На этот раз ордынец воротился еще быстрей, неся в руках пищаль с пороховницею.
– Ты уверен, что Ермак в Искере не остался? – с угрозою взглянув на Карачу, спросил Кучум. Хан не хотел рисковать своею головой ради какого-то простого атамана.
– Все здесь, и он, и белый шайтан, я сам их на Вагае видел, – злобно прошипел коварный старец.
– Тогда вперед, и да поможет нам аллах, – вздев руки к небу, торжественно изрек низвергнутый, но не покоренный Сибирский царь.
Дождавшись возвращения Ермака, Иван проверил караулы и только после этого присел под раскидистой елью. Верхушка дерева была настолько густа да велика, что, несмотря на ливень, трава под ним почти не намокла. Для начала Княжич вылил воду из сапог, отжал насквозь промокшую одежду, затем принялся за пистолеты – поправил кремни, поменял в затравках порох. Так, с пистолетами в руках, прикрывшись кунтушом, да прислонившись спиною к ели, он и заснул.
Уже перед рассветом сквозь чуткий, волчий сон Иван услышал то ли стоны, то ли вскрики.
– Надо встать, проверить караулы, – подумал атаман, но донельзя измученное тело не подчинялось разуму. И тут ему опять привиделась любимая. На этот раз Елена была не просто грустна и озабочена, в ее огромных синих очах застыл холодный ужас.
– Просыпайся, Ванечка, – воскликнула она.
Иван открыл глаза, вместо прекрасного Еленкиного лика он увидел ненавистную харю Карачи. Молнией блеснул клинок, и Княжич едва успел прикрыть рукою горло. Не дожидаясь нового удара, Иван пальнул в мурзу, но заветное оружие впервые подвело его, смененный на затравке порох вспыхнул, но не зажег заряд.
– Что, аллах залил своим дождем лук твой огненный? – глумливо вопросил Карача. Лучше бы ему не делать этого, а поскорее резать полусонного врага. Пистолет, что был в пораненной руке, оказался исправен. В предрассветной тишине громко грянул выстрел, мурза схватился за живот и уткнулся носом в землю. Добивать его Княжич не стал – сам подохнет, пусть помучается, гад, как мучился Кольцо.
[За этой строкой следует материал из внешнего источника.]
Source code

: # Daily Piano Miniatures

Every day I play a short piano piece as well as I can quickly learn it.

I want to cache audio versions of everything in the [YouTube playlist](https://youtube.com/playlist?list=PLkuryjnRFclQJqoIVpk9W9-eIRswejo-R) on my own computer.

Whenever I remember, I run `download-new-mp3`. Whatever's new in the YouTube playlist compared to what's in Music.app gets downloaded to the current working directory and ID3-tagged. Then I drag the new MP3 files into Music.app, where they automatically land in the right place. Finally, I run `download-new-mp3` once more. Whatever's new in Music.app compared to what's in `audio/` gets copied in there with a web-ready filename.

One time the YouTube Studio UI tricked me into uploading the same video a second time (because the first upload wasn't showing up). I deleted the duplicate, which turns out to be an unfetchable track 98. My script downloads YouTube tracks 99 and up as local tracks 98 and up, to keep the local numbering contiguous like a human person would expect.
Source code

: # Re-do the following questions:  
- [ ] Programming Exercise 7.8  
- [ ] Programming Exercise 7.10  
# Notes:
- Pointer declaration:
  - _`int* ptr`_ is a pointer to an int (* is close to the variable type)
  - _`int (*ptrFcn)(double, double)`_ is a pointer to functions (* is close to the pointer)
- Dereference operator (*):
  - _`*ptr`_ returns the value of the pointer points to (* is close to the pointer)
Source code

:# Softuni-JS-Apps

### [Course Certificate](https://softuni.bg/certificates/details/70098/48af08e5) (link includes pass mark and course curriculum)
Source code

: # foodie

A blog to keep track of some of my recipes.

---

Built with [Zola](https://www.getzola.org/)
Выхватив клинки, он вскочил на ноги и заорал, что есть мочи:
– Просыпайтесь, казаки, татары нападают.
В ответ на Ванькин крик и выстрел со стругов вдарили из пушек. Неутомимый Бешененок даже не дремал, не давала качка, и сразу же отдал приказ палить. Стреляли ядрами да поверху, больше для острастки, чтоб пугануть татар и разбудить своих. Казаки стали просыпаться, но далеко не все. Почти две трети воинов Ермака было перерезано ордынцами, и они уже заснули вечным сном.
– К берегу, на струги отходите, – кричал Иван, рубя татар булатом.
– Не ввязывайся в рубку, отходи к реке, – раздался голос Ермака.
Встав спиной к спине, они начали вместе отбиваться от ордынцев. Понемногу к атаманам стали примыкать уцелевшие казаки и опьяненные столь легкою победою татары получили яростный отпор.
Максим тем временем решил пойти на риск. Он приказал палить уже картечью туда, откуда раздаются звуки боя, но чуть левее да правей, чтобы отсечь татар хотя бы с двух сторон. Посеченные железным крошевом сибирцы взвыли и отпрянули.
– Ходу, братцы, ходу, – закричал Ермак и первым побежал к реке, увлекая за собой остатки своего лихого воинства.
Прорвавшись к берегу, казаки кто вплавь, кто шагая по грудь в воде, стали пробираться к своим стругам.
– Руби веревки да поскорей отваливай, – распорядился предводитель. Обернувшись к Княжичу, он предложил:
– Бежим к Максимке.
До кола, к которому был привязан передний струг, оставалось уже несколько саженей, когда тот, видать, расшатанный бурей, выскользнул из глины, и могучие волны Иртыша стали сносить ладью. Иван услышал грозный окрик есаула:
– Навались на весла, дубины стоеросовые, держите к берегу, – но несмотря на все усилия малочисленных гребцов, его голос все более и более отдалялся.
– Видать, придется плыть, – сказал Ермак.
– А куда деваться-то, – согласился Княжич. Сняв кунтуш и сапоги, он покрепче затянул на себе пояс, задвинул за спину пистоли и, прежде чем зажать в зубах кинжал, скорей, не посоветовал, а приказал:
– Сними кольчугу-то.
В тот же миг татары стали бить по ним из луков. Две стрелы ударились о спину атамана, но отскочили – спас дареный государем панцирь.
– А, семь бед – один ответ, – махнул рукой казачий вождь. – Доберусь уж как-нибудь, тут недалече, – и толкнул Ивана в воду. – Плыви, давай, пока не подстрелили.